American black walnut wood
78.5 x 18 x 17 in. (199.39 x 45.72 x 43.18 cm)
Gift of the Marie Eccles Caine Foundation
1993.47

In the lumberyards where Peter Krasnow found the material for his sculptures, castoff pieces of wood often caught his eye that were too small for his full-scale works, yet whose shapes, colors, and grains appealed to him. To make use of these pieces, he developed what he called “demountable” sculptures, consisting of separate parts joined together with precisely fitted, hand-carved grooves. Krasnow stressed that these demountables were aggregates consisting of individual sculptural components; he stated too that the parts were not interchangeable: “Each functions in a fixed orbit, so that the basic concept of the original composition is never lost.”

They are handmade assemblages, distinct from the collage assemblages created later by Robert Rauschenberg, George Herms, and Bruce Conner. Krasnow wrote that he was intrigued with the process of assembling and disassembling the components, which allows both artist and viewer to discover new facets of the sculpture’s form. Contemporary sculptors Charles Long, Roxy Paine, and Chris Finley have similarly explored the role of process in the assembling
and disassembling of their interactive sculptures.

This demountable of black walnut consists of a zigzag stack of loosely rectangular puzzle-piece shapes that defy any notion of sculptural frontality. A segment toward the bottom of the stack resembles a seated figure; one toward the top evokes an hourglass. Contrasts in shape, orientation, and coloration give the overall structure rhythmic variation and, paradoxically, a segmented unity.

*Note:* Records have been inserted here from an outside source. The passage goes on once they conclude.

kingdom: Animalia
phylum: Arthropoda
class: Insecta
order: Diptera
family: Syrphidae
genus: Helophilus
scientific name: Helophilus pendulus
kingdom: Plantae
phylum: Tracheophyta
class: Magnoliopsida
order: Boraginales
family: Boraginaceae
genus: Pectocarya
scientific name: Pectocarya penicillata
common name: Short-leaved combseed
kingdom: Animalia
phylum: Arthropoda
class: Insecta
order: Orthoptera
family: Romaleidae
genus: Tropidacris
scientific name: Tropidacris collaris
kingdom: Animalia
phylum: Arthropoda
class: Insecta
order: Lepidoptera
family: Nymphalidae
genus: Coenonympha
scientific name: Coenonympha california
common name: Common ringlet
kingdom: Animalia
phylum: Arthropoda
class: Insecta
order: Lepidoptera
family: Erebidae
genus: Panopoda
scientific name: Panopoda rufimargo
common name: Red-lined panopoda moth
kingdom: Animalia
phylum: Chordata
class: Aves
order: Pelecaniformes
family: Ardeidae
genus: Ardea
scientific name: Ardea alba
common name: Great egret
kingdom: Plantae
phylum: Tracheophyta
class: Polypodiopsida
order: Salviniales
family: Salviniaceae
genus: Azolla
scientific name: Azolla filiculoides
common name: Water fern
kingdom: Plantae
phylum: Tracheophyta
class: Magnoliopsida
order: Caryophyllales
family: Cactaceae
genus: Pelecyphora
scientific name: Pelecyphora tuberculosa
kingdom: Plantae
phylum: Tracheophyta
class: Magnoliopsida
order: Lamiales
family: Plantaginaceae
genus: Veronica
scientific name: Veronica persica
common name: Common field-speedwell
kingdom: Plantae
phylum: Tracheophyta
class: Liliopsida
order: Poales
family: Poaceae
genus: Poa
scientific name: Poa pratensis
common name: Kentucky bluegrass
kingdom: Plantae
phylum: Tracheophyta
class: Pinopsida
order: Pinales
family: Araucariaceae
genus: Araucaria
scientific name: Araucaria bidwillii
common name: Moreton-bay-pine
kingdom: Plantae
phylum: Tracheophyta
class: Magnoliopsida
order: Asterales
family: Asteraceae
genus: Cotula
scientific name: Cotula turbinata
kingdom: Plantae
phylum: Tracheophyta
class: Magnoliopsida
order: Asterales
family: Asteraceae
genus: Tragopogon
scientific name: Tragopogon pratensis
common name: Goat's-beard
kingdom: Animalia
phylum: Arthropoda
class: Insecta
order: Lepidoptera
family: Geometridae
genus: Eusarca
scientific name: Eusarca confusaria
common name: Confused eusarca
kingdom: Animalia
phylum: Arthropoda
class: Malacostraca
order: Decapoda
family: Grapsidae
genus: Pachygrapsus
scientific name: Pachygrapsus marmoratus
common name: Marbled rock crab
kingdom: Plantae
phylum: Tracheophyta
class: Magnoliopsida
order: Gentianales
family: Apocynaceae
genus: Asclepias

Krasnow left nearly all his wood sculptures untitled, wanting to dissociate them from the “borrowed platitudes” and “storytelling” of figurative and allegorical statues. In the totemlike demountables, Krasnow constructed a grove of aesthetically conceived specimens, art-trees nurtured by the artist’s hand into towering abstractions. Since the conjoined, component pieces are made from different shapes and colors of wood, their individual features are emphasized. Hitched together vertically, they appear to be hoisting each other up, united—despite diversity—in a common cause.